Methodological rigor
The study employs a comprehensive evaluation framework, comprising 16 tasks and over 8,000 samples, ensuring a robust assessment of audio-language models.
Demerits
Limitation
The study focuses on a single language and culture, limiting its generalizability to other languages and cultural contexts.
Technical challenge
The study highlights the technical challenge of developing audio-specific models that can leverage culturally-sensitive information, which remains an open research problem.
Expert Commentary
This study makes a significant contribution to the field of audio-based language understanding by introducing a culturally-sensitive benchmark that addresses the unique challenges of the Persian language and culture. The study's findings on the limitations of current audio-language models highlight the need for further research on developing culturally-sensitive models that can leverage culturally-sensitive information.
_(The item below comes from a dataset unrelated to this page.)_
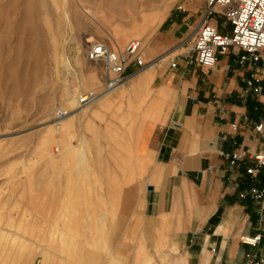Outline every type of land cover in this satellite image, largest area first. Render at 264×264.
Returning a JSON list of instances; mask_svg holds the SVG:
<instances>
[{"label":"rangeland","instance_id":"rangeland-1","mask_svg":"<svg viewBox=\"0 0 264 264\" xmlns=\"http://www.w3.org/2000/svg\"><path fill=\"white\" fill-rule=\"evenodd\" d=\"M200 2L0 0V264H155L128 238L125 189L140 166L127 128L75 95L102 89L93 44L139 40L143 52L182 18L191 30ZM60 111L79 113L63 137Z\"/></svg>","mask_w":264,"mask_h":264},{"label":"crops","instance_id":"crops-1","mask_svg":"<svg viewBox=\"0 0 264 264\" xmlns=\"http://www.w3.org/2000/svg\"><path fill=\"white\" fill-rule=\"evenodd\" d=\"M196 10L191 30L182 18L151 41L142 52L146 68L130 65L126 82L97 103L99 118L127 128L121 136L140 166L125 189L128 238L142 240L135 254L155 264H247L249 256L264 264V200L240 197L251 187L249 164L228 162L233 153L264 152V130L255 129L264 124V95H241L249 77L264 86V63L241 64L238 49L219 54L212 69L192 63L206 0ZM209 24L231 34L220 16ZM257 182L264 191V168ZM261 233L255 247L242 242Z\"/></svg>","mask_w":264,"mask_h":264},{"label":"built area","instance_id":"built-area-1","mask_svg":"<svg viewBox=\"0 0 264 264\" xmlns=\"http://www.w3.org/2000/svg\"><path fill=\"white\" fill-rule=\"evenodd\" d=\"M206 2V15L194 37L190 61L202 68L212 69L219 54L224 55L231 49H238L244 52L240 58L241 64L264 63V0H206ZM214 15L222 17L230 24L232 28L230 35L221 34L209 24L210 17ZM87 57L91 62L102 66L104 83L100 93L87 92L75 95L80 109L92 106L103 96L123 85L127 80L126 71L130 65H136L139 71L147 66L139 40L131 41L123 51L116 50L106 43H95L88 51ZM172 67L175 68L176 64H172ZM244 83L245 87L241 94L243 99H248L251 95H264V86L256 84L255 76L245 79ZM70 115L69 111H60L57 115L59 122L57 125ZM255 129L262 133L264 124L257 125ZM228 162L230 169L239 163L249 164L246 173L251 178V187L248 191L242 192L240 197L242 199L250 197L257 202L263 201L264 191L257 187V173L264 168V152L233 153L228 155ZM262 238L263 233L255 237H244L242 242L255 247ZM262 263L263 261H256L254 257H248L247 264Z\"/></svg>","mask_w":264,"mask_h":264},{"label":"bare ground","instance_id":"bare-ground-1","mask_svg":"<svg viewBox=\"0 0 264 264\" xmlns=\"http://www.w3.org/2000/svg\"><path fill=\"white\" fill-rule=\"evenodd\" d=\"M77 115H79V113H75V114H71L68 118H66L65 119V122L63 123L64 125L62 126V128H61V130H60V132H61V135H62V137L64 136V135H67L68 133H69V129H71V120L74 118V117H76ZM49 127H52V124L51 125H49ZM50 136H51V131H49L48 132V137L50 138ZM60 141V140H59ZM5 231H6V233L7 234H16V235H18V236H21L19 233H17V232H15V233H11L9 230H7V229H5ZM33 238H34V235L32 234L31 235ZM40 236V235H39ZM35 237H36V235H35ZM22 239H23V241L24 242H30V243H32V244H34V245H37V246H39V244H38V242H36V241H38L40 238L38 237V240H36L35 242L33 241V240H31V241H29L26 237H23L22 236ZM43 248V247H42ZM49 248L50 247H46L45 248V250H49ZM81 257V256H80ZM87 264V263H86Z\"/></svg>","mask_w":264,"mask_h":264},{"label":"trees","instance_id":"trees-1","mask_svg":"<svg viewBox=\"0 0 264 264\" xmlns=\"http://www.w3.org/2000/svg\"><path fill=\"white\" fill-rule=\"evenodd\" d=\"M258 183V182H257Z\"/></svg>","mask_w":264,"mask_h":264}]
</instances>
The study's methodology and evaluation framework are rigorous and comprehensive, providing a valuable resource for advancing language understanding. However, the study's focus on a single language and culture limits its generalizability, and the technical challenge of developing audio-specific models remains an open research problem.
Recommendations
- ✓ Future research should focus on developing culturally-sensitive models that can leverage culturally-sensitive information, using benchmarks like PARSA-Bench as a starting point.
- ✓ The development of culturally-sensitive AI applications should be prioritized, particularly in regions with diverse languages and cultures.